ISABIAL lidera el primer estudio que identifica la microbiota nasofaríngea como marcador de gravedad de COVID-19
La baja diversidad de bacterias en vías respiratorias se asocia a al desarrollo de una patología más severa en estos pacientes
Este trabajo puede dar lugar al desarrollo de un kit rápido para detectar afectados con mayor probabilidad de progresar a enfermedad grave
Una baja diversidad o riqueza de microorganismos en las vías respiratorias se asocia al desarrollo de una patología más severa en pacientes con COVID-19, en comparación con una elevada diversidad, que se relaciona con una enfermedad menos grave. Esta es la principal conclusión a la que han llegado investigadores del Instituto de Investigación Sanitaria y Biomédica (ISABIAL) y que acaba de publicarse en Journal of Infection, una de las revistas más importantes en la materia a nivel internacional.
Los investigadores alicantinos han liderado el primer estudio a nivel mundial que identifica la microbiota nasofaríngea como marcador precoz de la gravedad de los pacientes hospitalizados por COVID-19.
En el estudio se ha incluido a 177 pacientes que ingresaron en el Hospital General Universitario Dr. Balmis de Alicante por infección por SARS-CoV-2.
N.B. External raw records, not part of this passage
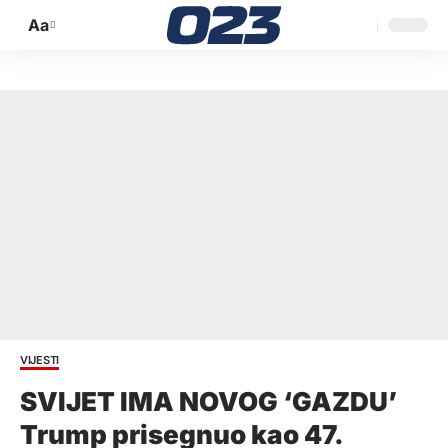
Aa
Promijeni
veličinu
slova
VIJESTI
SVIJET IMA NOVOG ‘GAZDU’
Trump prisegnuo kao 47.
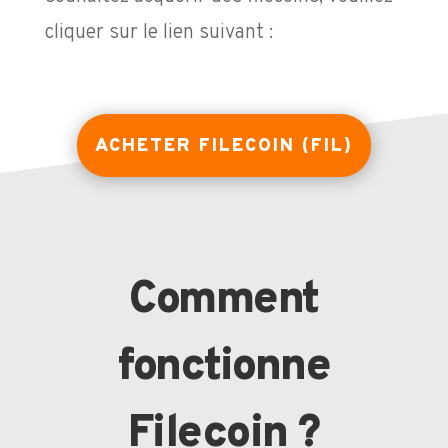
cliquer sur le lien suivant :
ACHETER FILECOIN (FIL)
Comment
fonctionne
Filecoin ?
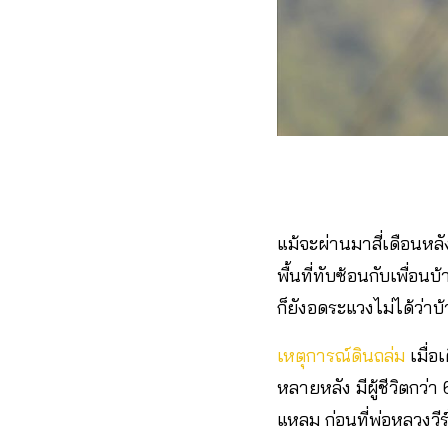
แม้จะผ่านมาสี่เดือนหล
พื้นที่ทับซ้อนกับเพื่อนบ
ก็ยังอดระแวงไม่ได้ว่
เหตุการณ์ดินถล่ม
เมื่อ
หลายหลัง มีผู้ชีวิตกว่
แหลม ก่อนที่พ่อหลวงวีร์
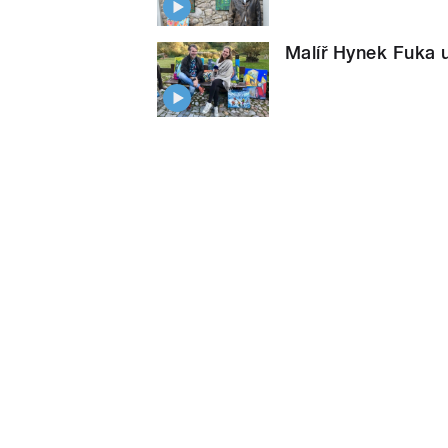
Malíř Hynek Fuka uk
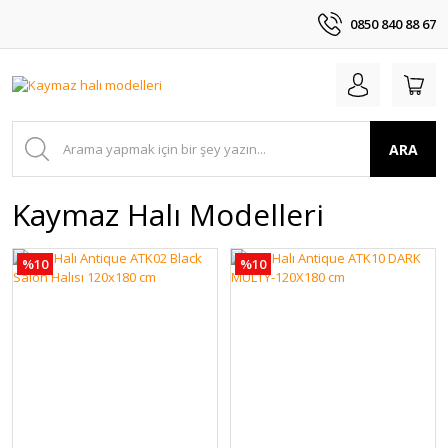
0850 840 88 67
ARA
Kaymaz Halı Modelleri
%10
%10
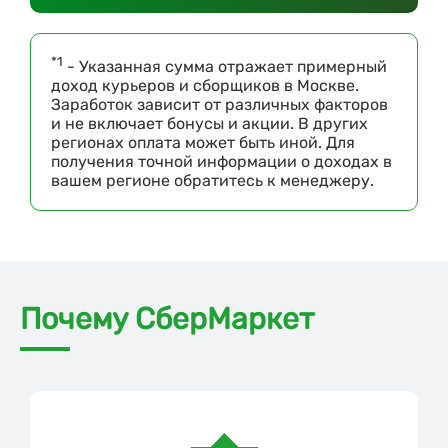
*1
- Указанная сумма отражает примерный
доход курьеров и сборщиков в Москве.
Заработок зависит от различных факторов
и не включает бонусы и акции. В других
регионах оплата может быть иной. Для
получения точной информации о доходах в
вашем регионе обратитесь к менеджеру.
Почему СберМаркет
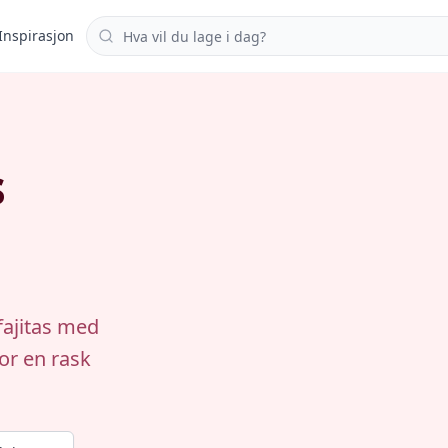
Søk i oppskrifter
Inspirasjon
s
fajitas med
for en rask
La investigación confirma que la interacción entre las bacterias de la microbiota (conjunto de microorganismos que se localizan de manera normal en la mucosa) con el SARS-CoV-2 se da de diferentes formas en los pacientes leves y graves. “Las bacterias conviven con nosotros y nos protegen a diferentes niveles, pero si se encuentran alteradas pueden favorecer la aparición de enfermedades. En el caso de los microorganismos que se encuentran en la mucosa respiratoria, hemos conseguido demostrar que, en los pacientes que presentan menos especies bacterianas en la microbiota, la enfermedad por COVID-19 puede progresar con mayor gravedad”, sostiene el jefe del Servicio de Microbiología del Hospital Dr. Balmis de Alicante, el doctor Juan Carlos Rodríguez.
Para el análisis de las muestras “hemos recurrido al uso de secuenciación masiva o tecnología NGS, dado que disponemos de esta tecnología innovadora y compleja, que está desarrollada en algunos centros de investigación y hospitales de excelencia como el nuestro”, señala María Paz Ventero, bióloga e investigadora principal del estudio.
Estos datos microbiológicos “se han correlacionado con un amplio número de variables clínicas, como la edad, sexo, enfermedades asociadas, toma de antibióticos previos, la forma de presentación de la infección y su evolución clínica, lo que ha permitido establecer esta asociación independiente, entre el microbioma y evolución de la enfermedad”, explica el doctor Óscar Moreno, en representación del equipo COVID del centro.
La relevancia clínica de este hallazgo reside en que abre nuevas posibilidades para el pronóstico y tratamiento de estos pacientes. “Una vez confirmada nuestra hipótesis, el siguiente paso que queremos dar es la elaboración de un kit rápido, mediante técnicas moleculares sencillas y de bajo coste, con el que evaluar la diversidad de los microorganismos de la microbiota nasofaríngea, prediciendo en el momento del ingreso y de manera temprana aquellos pacientes que podrían evolucionar hacia una enfermedad grave”, indica el doctor Rodríguez.
Por tanto, “conocer la diversidad de la microbiota de forma rápida en un paciente determinado puede ser un parámetro de gran ayuda para los médicos, al disponer de un marcador pronóstico de evolución desfavorable, lo que permita plantear esquemas terapéuticos alternativos más potentes”, ha apuntado el doctor Rodríguez.
Este proyecto ha sido financiado por el Fondo COVID-19 del Instituto de Salud Carlos III (ISCIII), dirigido a proyectos de investigación sobre el SARS-CoV-2 y la enfermedad COVID-19.
El trabajo está liderado por el Servicio de Microbiología del Hospital General Universitario Dr. Balmis, en colaboración con el equipo COVID-19, grupo multidisciplinar formado en el Hospital para abordar la pandemia, y la Universidad Miguel Hernández (UMH) de Elche.
El Servicio de Microbiología es el laboratorio de referencia en la provincia, exceptuando el Departamento de Elche, para llevar a cabo la detección las variantes de COVID-19 por secuenciación masiva.